Der ADFC ruft als Teil des globalen Klimastreiks für den 20. September unter dem Motto „Das Klima braucht #MehrPlatzFürsRad – jetzt!“ zur Fahrraddemo auf. Die Aktion, bei der rund 400 Teilnehmer erwartet werden, startet um 16.30 Uhr auf dem Gänsemarkt. Die Route: Jungfernstieg, Ballindamm, Ferdinandstor, An der Alster, Schwanenwik, Mundsburger Damm, Winterhuder Weg, Herderstraße, Bachstraße, Barmbeker Straße, Winterhuder Marktplatz, Hudtwalkerstraße, Ludolfstraße, Heinickestraße, Eppendorfer Marktplatz, Martinistraße, Schottmüllerstraße, Breitenfelder Straße, Gärtnerstraße, Im Gehölz, Schulweg, Doormannsweg, Alsenplatz, Alsenstraße, Holstenplatz, Holstenstraße, Reeperbahn, Millerntorplatz, Millerntordamm, Ludwig-Erhard-Straße, Willy-Brandt-Straße, Brandstwiete, Alter Fischmarkt, Schmiedestraße, Bergstraße, Jungfernstieg.

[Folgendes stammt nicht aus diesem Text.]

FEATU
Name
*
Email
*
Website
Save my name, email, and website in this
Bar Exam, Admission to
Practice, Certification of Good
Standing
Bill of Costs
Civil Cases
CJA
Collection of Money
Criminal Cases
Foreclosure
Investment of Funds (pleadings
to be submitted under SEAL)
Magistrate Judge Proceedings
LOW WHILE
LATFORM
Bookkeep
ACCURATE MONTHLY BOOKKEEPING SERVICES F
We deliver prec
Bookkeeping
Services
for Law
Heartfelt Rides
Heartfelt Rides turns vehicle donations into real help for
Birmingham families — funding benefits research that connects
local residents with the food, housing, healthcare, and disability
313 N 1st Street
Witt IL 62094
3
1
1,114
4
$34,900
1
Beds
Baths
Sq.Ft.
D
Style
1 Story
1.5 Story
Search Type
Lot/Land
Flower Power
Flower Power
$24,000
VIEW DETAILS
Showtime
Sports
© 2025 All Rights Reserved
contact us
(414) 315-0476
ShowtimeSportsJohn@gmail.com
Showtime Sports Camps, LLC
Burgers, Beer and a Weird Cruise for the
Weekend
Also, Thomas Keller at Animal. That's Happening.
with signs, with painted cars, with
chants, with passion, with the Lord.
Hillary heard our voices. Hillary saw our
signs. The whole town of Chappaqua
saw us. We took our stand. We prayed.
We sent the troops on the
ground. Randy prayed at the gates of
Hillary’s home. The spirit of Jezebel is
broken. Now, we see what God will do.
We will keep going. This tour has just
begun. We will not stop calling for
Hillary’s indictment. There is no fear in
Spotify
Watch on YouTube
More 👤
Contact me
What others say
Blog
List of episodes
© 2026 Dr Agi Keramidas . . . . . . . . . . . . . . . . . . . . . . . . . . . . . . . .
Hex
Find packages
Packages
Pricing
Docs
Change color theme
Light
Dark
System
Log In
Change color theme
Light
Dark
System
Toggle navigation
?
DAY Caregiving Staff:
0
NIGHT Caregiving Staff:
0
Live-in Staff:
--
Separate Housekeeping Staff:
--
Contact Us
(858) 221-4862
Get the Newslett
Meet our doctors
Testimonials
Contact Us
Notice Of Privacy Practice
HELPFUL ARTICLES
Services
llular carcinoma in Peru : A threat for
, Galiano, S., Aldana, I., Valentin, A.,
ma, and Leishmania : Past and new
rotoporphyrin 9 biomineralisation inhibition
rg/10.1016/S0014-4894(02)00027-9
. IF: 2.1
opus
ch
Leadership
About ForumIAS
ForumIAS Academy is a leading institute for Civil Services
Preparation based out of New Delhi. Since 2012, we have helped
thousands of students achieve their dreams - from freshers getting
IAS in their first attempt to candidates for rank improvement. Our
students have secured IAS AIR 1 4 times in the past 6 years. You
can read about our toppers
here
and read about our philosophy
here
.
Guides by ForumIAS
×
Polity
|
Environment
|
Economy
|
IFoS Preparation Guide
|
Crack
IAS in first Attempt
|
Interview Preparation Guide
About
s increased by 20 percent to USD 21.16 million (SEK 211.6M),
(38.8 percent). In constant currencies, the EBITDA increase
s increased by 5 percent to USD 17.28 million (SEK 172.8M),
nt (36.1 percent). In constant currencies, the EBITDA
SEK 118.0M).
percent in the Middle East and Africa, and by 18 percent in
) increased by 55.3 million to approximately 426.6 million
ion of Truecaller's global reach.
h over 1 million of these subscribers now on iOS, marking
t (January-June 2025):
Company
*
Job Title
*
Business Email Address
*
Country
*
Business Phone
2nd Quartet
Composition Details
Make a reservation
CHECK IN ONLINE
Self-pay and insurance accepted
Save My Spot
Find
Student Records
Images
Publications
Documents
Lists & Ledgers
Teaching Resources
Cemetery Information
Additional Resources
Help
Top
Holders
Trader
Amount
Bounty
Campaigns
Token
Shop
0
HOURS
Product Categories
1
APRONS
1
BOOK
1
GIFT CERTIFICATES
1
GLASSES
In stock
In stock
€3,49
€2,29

Die Hauptkirche St. Petri lädt für 11.45 Uhr zusammen mit der Evangelisch-Lutherischen Kirche in Norddeutschland zu einer Klimaandacht vor St. Petri ein mit anschließendem Glockenläuten um fünf vor 12 Uhr. Gemeinsam werden die Teilnehmer im Anschluss zur großen Demonstration auf dem Rathausmarkt gehen.